Warrants proposition
I estimate that Wells Fargo share price will reach at least $60 per share by 2018 under conservative estimations on book value per share. Assuming 15% ROE and 50% distributions and buybacks, this will add to 8% growth in book value per year. Numbers are from management's estimations. Wells already achieved 14% ROE in the last quarter (adjusted for one-time and intangibles). Assuming Wells Fargo will continue trading at ratio of 1.3 P/B which is very conservative considering its history, we reach share price of $60 in 6 years.
If WFC will trade on book value alone in 2018, it will trade at about $46, but this scenario is highly unlikely as this implies Wells Fargo will have a dividend yield of about 7-8%: ROE of 15%, distributions of 50% profits on a company traded at book value.
Even using earnings multiples - currently Wells is traded at below 10 times adjusted earnings. During history Wells traded at 15 and over last years earnings. Assuming modest 4% earnings growth per year and a 15 P/E multiple we get to prices of over $70 per share. Personally I think well will trade higher but let's leave rosy predictions out and be ready for nice surprises.
The strike price of the warrant is $34.01. Assuming a very conservative 2.5% adjustments to strike price and 2.5% adjustment to the underlying warrant share count (that few people know about) this means the effective strike price will be less than $30.
It should be noted that adjusting the share count underlying each warrant is not the same as strike price adjustment. Adjusting share count for each warrant adds a leverage dependency on share price. In other words - the higher the share price, the higher the leverage, UNLIKE a regular option. Example:
Consider a regular call option with a strike price of $34.
A. If the share price is $34, the call option will be worth zero per call option at expiration.
B. If the share price is $40, the call option will be worth $6 per call option at expiration.
C. If the share price is $60, the call option will be worth $26 per call option at expiration.
Consider our warrant with a strike price of $34 per warrant and 1.1 underlying shares per warrant:
A. If the share price is $34, the warrant will be worth $3.4 per warrant at expiration.
B. If the share price is $40, the warrant will be worth $10 per warrant at expiration.
C. If the share price is $60, the warrant will be worth $32 per warrant at expiration.

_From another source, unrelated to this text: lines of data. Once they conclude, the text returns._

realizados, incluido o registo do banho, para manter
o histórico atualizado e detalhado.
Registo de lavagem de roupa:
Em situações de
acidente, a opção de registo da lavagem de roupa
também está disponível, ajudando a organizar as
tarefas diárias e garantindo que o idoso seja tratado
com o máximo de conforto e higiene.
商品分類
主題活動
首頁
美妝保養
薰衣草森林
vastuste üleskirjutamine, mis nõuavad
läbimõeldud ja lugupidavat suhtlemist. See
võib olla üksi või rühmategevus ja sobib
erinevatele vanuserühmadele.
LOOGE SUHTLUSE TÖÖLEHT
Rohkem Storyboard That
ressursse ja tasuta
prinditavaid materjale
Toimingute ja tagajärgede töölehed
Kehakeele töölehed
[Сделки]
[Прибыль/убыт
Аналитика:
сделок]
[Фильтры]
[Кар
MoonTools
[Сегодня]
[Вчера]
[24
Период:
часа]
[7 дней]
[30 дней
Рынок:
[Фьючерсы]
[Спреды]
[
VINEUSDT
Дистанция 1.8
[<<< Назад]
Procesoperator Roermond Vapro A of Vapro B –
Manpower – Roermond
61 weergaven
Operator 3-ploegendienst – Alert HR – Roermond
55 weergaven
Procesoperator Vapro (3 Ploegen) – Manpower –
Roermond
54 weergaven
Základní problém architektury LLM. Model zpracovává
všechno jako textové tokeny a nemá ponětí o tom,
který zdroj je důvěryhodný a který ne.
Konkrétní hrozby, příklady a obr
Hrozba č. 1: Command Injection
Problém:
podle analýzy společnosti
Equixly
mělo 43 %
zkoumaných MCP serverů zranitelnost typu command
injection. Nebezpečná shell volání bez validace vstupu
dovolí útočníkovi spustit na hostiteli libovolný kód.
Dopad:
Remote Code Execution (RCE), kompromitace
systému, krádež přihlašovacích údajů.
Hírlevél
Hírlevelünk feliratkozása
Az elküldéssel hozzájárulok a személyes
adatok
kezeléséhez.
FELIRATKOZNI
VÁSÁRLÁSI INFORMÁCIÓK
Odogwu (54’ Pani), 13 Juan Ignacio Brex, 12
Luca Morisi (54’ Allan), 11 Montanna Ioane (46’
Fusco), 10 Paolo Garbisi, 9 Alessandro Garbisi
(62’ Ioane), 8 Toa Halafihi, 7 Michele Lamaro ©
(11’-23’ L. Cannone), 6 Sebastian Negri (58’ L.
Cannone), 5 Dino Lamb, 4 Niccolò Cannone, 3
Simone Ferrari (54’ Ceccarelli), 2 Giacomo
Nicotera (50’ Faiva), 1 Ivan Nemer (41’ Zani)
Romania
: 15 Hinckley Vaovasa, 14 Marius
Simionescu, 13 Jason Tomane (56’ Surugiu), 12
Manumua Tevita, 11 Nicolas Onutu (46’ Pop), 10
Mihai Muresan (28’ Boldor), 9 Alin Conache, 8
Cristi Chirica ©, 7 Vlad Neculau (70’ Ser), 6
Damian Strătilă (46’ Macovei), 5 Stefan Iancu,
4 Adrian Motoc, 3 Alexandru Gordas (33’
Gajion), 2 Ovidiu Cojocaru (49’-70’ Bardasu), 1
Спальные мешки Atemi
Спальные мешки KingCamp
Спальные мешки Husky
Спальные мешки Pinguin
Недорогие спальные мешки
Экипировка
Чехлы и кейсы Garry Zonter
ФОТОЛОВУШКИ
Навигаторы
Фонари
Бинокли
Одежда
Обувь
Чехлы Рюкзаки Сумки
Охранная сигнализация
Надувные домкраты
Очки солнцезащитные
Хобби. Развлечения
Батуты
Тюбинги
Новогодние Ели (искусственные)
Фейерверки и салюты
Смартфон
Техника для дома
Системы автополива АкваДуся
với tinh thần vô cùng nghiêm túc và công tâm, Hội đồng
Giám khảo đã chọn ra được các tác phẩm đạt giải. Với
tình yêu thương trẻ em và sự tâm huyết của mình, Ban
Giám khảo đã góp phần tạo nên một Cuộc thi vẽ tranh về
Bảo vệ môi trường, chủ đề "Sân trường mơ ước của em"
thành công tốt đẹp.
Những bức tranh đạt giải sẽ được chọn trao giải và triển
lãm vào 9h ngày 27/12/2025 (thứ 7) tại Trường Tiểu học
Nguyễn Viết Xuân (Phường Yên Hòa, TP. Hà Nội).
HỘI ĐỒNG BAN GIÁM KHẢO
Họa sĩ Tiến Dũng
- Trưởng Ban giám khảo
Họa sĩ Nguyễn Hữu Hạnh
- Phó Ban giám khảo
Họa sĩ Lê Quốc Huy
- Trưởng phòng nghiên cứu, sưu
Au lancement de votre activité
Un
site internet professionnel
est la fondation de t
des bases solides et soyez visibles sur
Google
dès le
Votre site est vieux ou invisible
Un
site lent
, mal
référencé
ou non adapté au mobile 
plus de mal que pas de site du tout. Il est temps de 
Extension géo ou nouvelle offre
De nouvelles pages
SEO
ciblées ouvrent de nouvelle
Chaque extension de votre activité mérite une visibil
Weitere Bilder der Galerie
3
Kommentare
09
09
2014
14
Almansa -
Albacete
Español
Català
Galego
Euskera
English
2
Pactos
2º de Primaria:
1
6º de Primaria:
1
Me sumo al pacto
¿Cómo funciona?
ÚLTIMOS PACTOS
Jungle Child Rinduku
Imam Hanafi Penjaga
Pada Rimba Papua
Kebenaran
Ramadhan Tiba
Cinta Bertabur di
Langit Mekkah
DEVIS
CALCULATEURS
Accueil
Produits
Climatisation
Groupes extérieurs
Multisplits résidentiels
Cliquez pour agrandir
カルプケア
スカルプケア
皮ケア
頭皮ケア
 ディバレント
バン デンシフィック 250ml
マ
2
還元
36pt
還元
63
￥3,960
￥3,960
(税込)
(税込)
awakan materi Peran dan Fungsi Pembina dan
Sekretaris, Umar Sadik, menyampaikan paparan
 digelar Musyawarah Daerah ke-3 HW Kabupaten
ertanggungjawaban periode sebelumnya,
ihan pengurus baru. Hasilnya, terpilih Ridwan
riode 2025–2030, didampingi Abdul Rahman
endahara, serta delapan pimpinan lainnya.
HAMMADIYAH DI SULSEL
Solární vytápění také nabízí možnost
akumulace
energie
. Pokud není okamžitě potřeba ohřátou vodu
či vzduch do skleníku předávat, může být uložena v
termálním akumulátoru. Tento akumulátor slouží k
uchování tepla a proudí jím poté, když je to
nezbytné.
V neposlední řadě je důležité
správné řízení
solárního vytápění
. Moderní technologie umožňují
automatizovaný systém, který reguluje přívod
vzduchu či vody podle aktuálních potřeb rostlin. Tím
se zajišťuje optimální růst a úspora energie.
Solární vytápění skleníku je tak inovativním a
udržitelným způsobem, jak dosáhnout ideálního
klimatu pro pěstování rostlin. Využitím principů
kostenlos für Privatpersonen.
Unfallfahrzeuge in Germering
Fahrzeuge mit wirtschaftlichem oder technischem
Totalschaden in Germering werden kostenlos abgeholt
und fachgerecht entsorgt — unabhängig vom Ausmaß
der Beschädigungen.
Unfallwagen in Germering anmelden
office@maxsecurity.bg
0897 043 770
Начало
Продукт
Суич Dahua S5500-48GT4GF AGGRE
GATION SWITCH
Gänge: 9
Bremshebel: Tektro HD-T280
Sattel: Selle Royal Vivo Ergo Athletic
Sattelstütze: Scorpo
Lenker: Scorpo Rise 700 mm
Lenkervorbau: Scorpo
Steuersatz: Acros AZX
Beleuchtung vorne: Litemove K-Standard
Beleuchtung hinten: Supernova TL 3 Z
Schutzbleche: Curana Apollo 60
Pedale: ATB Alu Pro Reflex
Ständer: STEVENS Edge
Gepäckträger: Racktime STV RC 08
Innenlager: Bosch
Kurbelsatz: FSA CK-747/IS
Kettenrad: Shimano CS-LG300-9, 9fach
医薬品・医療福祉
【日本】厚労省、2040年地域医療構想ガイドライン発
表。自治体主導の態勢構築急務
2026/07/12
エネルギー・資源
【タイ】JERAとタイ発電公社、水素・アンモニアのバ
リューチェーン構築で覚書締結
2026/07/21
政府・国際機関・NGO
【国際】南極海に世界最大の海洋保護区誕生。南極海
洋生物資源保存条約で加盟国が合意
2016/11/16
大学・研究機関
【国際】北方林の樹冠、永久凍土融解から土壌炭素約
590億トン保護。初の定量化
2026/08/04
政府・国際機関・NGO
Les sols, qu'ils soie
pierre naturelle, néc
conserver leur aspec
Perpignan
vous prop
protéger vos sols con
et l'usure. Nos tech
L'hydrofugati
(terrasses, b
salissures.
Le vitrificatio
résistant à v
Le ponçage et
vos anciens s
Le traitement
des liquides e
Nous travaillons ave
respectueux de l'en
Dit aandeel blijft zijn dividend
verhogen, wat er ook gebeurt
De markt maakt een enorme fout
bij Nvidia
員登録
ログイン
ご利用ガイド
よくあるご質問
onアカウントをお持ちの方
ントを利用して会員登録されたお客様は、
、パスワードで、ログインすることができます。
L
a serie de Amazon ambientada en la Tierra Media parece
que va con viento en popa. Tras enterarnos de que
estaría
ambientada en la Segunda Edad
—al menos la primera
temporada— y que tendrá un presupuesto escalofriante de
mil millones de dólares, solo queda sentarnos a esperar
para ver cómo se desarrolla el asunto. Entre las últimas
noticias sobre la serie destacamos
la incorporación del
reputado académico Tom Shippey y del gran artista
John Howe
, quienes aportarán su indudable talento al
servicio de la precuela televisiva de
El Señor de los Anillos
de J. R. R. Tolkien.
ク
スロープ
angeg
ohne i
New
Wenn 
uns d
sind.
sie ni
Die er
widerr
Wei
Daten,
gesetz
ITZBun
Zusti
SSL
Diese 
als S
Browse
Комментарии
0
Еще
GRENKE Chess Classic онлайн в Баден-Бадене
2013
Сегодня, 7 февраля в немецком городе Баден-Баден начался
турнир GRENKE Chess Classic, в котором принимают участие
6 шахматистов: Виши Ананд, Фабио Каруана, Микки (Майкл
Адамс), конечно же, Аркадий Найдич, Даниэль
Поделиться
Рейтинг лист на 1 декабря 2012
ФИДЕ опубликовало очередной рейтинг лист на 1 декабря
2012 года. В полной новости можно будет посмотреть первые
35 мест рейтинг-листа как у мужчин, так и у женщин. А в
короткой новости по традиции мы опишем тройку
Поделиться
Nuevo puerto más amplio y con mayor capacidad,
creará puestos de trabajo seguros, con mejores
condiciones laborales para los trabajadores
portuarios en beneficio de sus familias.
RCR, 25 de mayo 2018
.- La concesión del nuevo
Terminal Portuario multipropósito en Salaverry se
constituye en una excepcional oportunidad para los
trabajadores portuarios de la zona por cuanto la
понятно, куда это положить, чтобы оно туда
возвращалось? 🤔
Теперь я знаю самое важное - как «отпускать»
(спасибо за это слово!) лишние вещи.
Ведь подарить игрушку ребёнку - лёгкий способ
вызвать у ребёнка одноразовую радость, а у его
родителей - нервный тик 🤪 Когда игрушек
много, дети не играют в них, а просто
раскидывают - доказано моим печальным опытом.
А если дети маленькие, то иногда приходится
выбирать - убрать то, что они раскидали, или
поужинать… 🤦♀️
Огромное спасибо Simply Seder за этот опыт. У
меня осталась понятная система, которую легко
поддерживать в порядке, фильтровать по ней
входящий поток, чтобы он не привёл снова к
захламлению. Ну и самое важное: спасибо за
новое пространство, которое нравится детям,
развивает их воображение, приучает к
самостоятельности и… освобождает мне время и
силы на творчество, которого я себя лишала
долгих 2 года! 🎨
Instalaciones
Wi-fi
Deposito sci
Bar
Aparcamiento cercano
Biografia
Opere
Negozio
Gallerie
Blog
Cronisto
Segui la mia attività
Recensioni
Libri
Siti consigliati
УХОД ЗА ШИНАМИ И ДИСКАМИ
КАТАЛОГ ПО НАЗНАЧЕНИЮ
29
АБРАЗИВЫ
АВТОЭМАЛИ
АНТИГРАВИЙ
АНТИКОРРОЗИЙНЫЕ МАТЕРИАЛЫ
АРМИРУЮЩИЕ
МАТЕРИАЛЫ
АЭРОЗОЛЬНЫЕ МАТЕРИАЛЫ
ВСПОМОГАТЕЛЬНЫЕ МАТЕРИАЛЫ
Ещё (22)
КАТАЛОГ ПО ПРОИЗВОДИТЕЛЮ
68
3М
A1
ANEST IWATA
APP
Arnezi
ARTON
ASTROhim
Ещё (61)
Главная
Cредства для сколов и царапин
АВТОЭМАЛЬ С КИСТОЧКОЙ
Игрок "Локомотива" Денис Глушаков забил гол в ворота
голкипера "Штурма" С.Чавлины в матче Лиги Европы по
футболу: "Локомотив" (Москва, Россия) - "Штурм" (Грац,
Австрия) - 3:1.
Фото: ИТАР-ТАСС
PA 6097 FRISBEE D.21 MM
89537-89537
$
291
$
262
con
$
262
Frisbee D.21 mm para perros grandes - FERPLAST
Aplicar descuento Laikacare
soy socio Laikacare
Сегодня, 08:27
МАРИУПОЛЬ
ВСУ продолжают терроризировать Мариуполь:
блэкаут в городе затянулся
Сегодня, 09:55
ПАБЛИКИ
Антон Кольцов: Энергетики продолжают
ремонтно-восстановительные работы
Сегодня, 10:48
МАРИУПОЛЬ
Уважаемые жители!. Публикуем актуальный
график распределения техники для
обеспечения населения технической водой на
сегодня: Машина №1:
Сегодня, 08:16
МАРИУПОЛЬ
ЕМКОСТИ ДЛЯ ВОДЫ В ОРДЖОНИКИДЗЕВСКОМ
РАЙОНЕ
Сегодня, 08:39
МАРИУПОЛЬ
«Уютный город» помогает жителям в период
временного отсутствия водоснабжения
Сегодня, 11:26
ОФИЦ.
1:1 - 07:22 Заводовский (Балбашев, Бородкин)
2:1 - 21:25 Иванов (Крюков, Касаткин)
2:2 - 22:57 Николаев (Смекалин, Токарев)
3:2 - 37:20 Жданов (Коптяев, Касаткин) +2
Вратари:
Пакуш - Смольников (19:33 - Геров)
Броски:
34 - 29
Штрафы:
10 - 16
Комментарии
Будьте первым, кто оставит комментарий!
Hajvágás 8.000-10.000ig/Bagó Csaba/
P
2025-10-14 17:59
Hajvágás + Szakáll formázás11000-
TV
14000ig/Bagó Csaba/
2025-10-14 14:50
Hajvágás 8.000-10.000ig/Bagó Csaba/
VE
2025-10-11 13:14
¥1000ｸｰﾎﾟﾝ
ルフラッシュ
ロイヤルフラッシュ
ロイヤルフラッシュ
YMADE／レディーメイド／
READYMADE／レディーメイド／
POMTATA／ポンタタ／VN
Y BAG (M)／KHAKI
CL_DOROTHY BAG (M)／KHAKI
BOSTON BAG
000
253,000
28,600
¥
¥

Pay attention that in A the difference between the regular call option and the warrant is $3.4, and in B the difference is $4, in C the difference is $6. This means that the warrant leverage is dependent on the share price although the call option has the same strike as the warrant. This is a unique feature that is unlike any financial instrument, and presents a very appealing opportunity.
Even if WFC will trade at $46 in 6 years and the warrants will not be adjusted whatsoever, the warrant will expire at $12, today's price. This means warrants offer a very good downside protection. Considering that Wells Fargo has traded at levels it traded today very few times in history, the scenario wells will be traded at book value 6 years from today seems highly unlikely. Moreover, assuming no adjustments will be done to the warrant's strike price seems even more unlikely. Already by the end of 2013 Wells' dividend will be at or over the 34c adjustment limits, 5 years before expiration.
Other banks have TARP warrants, but we find WFC warrants the most appealing given the risk/reward ratio - Wells Fargo is the least risky out of all the biggest US banks. Most people, even Bruce Berkowitz tend to value banks by book value but history proves that this cannot be further from the truth - WFC has consistently traded at generous multiples to book value (over 2.5), while other banks like City and BAC usually traded well below twice book value (1.6). This stems from the risk in the bank business and ROE. Wells attained a consistent higher ROE than its competitors.